(Stored records)

Content starts

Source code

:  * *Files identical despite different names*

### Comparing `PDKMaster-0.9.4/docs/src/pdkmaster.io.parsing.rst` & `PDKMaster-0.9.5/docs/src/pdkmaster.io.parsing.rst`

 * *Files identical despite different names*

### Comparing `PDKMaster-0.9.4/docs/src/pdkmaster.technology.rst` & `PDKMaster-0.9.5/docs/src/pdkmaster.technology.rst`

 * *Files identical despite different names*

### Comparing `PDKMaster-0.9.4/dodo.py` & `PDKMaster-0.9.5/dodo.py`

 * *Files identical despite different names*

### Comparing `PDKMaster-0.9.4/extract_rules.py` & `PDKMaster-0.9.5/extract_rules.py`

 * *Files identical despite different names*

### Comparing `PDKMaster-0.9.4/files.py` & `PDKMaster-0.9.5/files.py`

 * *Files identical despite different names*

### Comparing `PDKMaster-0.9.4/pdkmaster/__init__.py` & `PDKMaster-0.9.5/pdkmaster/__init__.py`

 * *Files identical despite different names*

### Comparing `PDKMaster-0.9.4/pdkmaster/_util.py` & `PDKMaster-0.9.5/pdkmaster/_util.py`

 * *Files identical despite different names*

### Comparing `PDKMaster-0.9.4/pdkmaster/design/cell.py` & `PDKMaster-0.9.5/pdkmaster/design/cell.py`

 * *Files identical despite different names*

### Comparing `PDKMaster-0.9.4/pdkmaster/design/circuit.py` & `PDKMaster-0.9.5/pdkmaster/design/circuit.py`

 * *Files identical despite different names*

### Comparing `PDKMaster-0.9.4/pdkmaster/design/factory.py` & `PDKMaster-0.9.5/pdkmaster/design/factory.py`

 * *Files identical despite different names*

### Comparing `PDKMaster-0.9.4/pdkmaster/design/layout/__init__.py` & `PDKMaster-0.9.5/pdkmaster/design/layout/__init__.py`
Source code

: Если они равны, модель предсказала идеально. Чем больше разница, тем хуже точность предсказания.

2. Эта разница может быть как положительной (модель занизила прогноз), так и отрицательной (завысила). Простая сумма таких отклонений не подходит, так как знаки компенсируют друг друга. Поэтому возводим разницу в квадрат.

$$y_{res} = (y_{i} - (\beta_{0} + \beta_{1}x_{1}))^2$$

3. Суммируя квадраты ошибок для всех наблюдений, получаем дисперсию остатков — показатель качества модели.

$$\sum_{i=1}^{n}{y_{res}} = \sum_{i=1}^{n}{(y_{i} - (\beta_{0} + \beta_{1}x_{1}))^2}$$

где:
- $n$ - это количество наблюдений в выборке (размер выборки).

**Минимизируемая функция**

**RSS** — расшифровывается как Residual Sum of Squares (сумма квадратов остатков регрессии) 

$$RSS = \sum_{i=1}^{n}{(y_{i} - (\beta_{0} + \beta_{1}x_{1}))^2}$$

Content ends

_Problem statement_
Restate word for word each line of the data from the one with "квадратов остатков регрессии)" to the last, keeping both ends.

_Written answer_
**RSS** — расшифровывается как Residual Sum of Squares (сумма квадратов остатков регрессии) 

$$RSS = \sum_{i=1}^{n}{(y_{i} - (\beta_{0} + \beta_{1}x_{1}))^2}$$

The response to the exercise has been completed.